Before-and-after object lists:

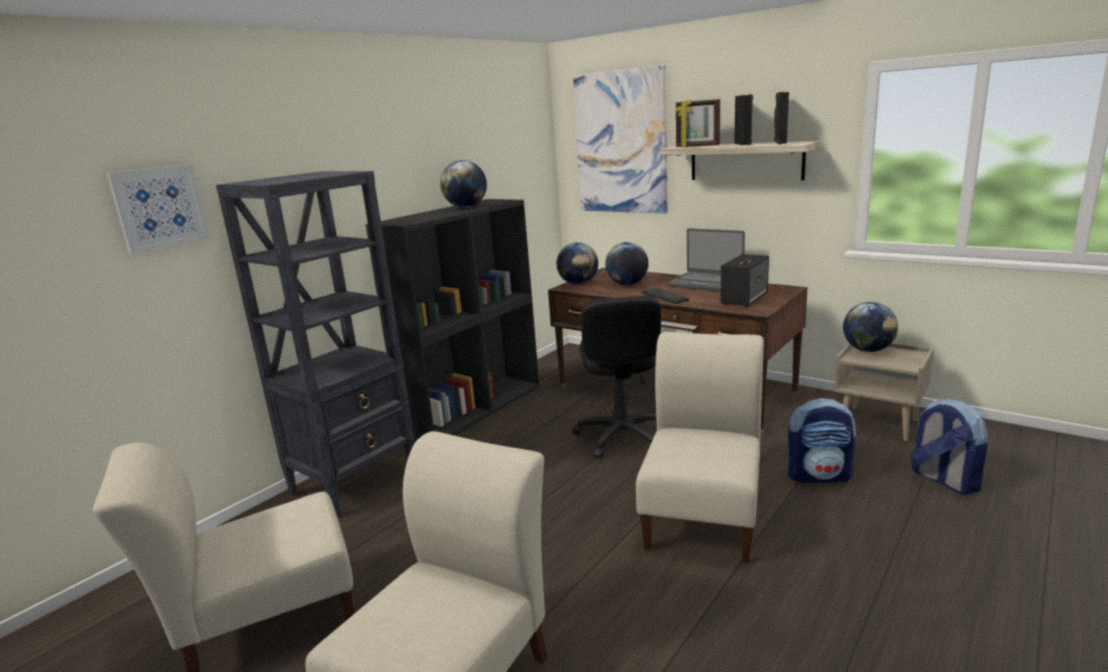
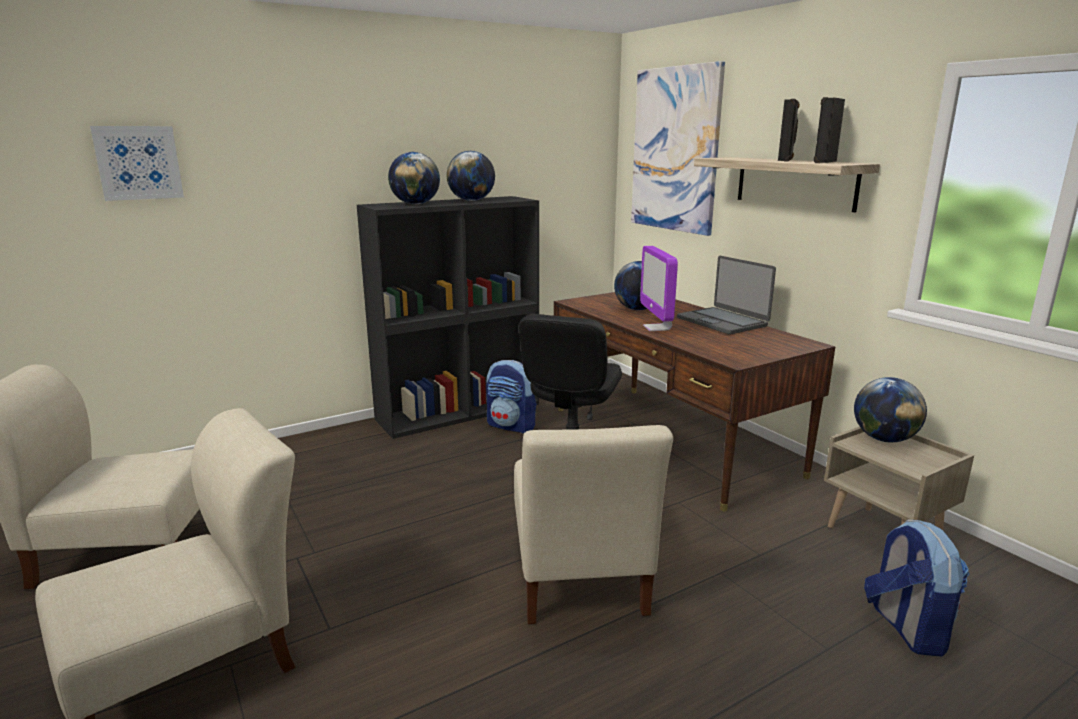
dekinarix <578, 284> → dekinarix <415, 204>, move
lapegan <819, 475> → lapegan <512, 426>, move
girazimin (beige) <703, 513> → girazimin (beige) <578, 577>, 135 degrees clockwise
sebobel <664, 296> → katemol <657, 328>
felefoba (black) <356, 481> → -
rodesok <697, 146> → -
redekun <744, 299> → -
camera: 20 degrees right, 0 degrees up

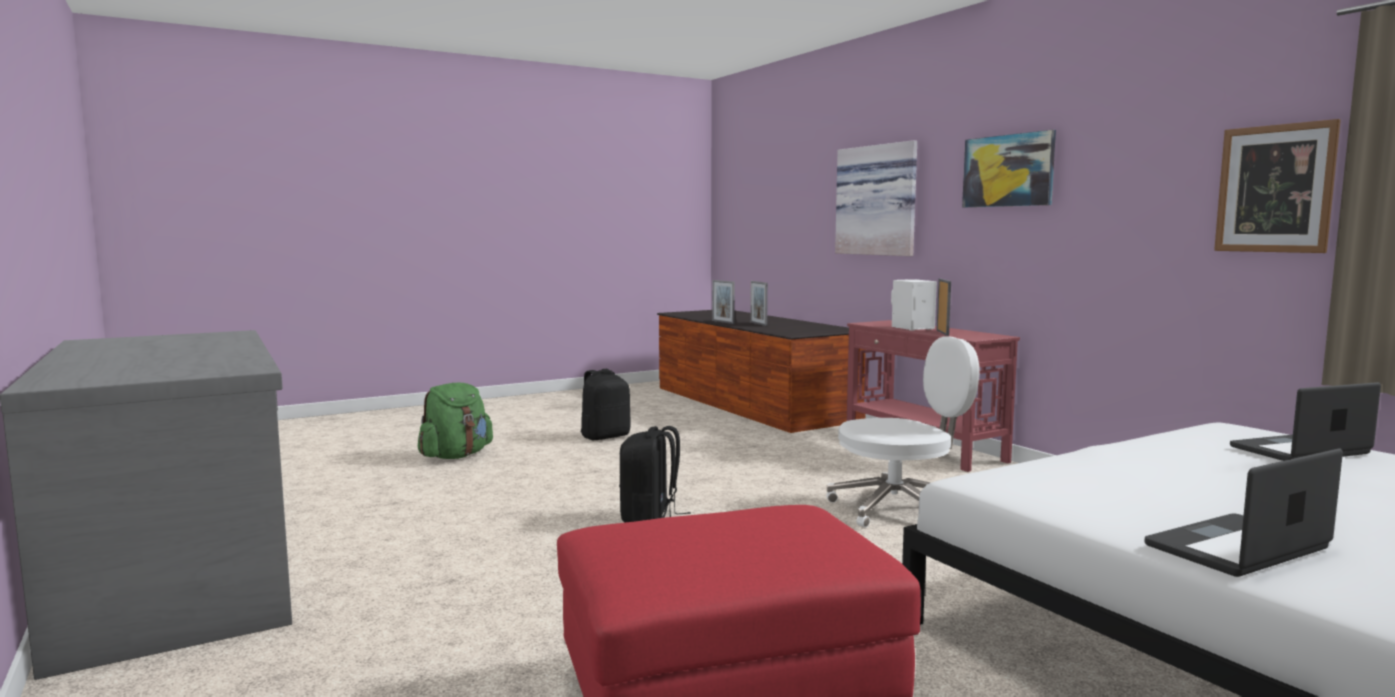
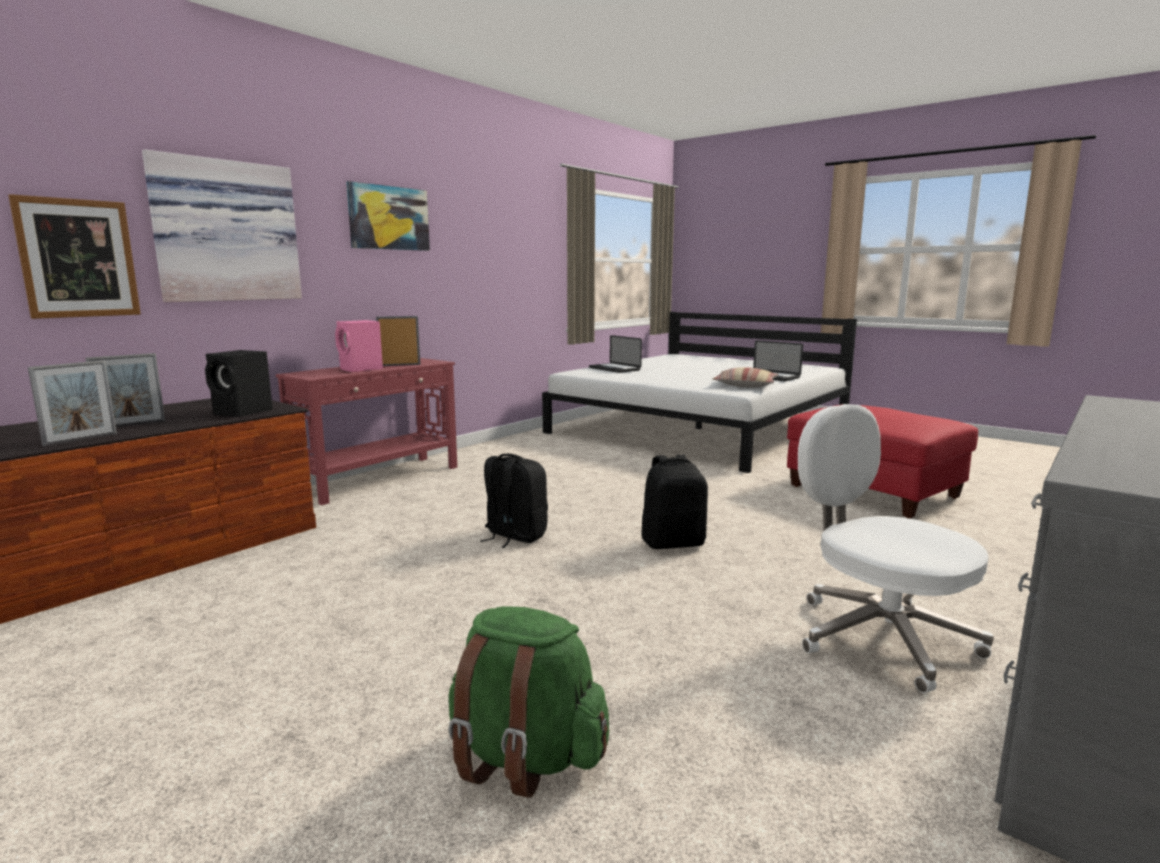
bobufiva <1274, 189> → bobufiva <78, 258>, move
- → redekun (black) <244, 412>
redekun (white) <911, 328> → redekun (pink) <361, 369>
lapegan (black) <605, 436> → lapegan (black) <514, 536>, move
- → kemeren <745, 385>
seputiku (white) <899, 508> → seputiku (white) <879, 636>, move
camera: 110 degrees left, 5 degrees up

▶ **Problem statement**: The records above are to be reproduced exactly; the pictures are to be left out.

▶ **Exercise response**:
dekinarix <578, 284> → dekinarix <415, 204>, move
lapegan <819, 475> → lapegan <512, 426>, move
girazimin (beige) <703, 513> → girazimin (beige) <578, 577>, 135 degrees clockwise
sebobel <664, 296> → katemol <657, 328>
felefoba (black) <356, 481> → -
rodesok <697, 146> → -
redekun <744, 299> → -
camera: 20 degrees right, 0 degrees up

bobufiva <1274, 189> → bobufiva <78, 258>, move
- → redekun (black) <244, 412>
redekun (white) <911, 328> → redekun (pink) <361, 369>
lapegan (black) <605, 436> → lapegan (black) <514, 536>, move
- → kemeren <745, 385>
seputiku (white) <899, 508> → seputiku (white) <879, 636>, move
camera: 110 degrees left, 5 degrees up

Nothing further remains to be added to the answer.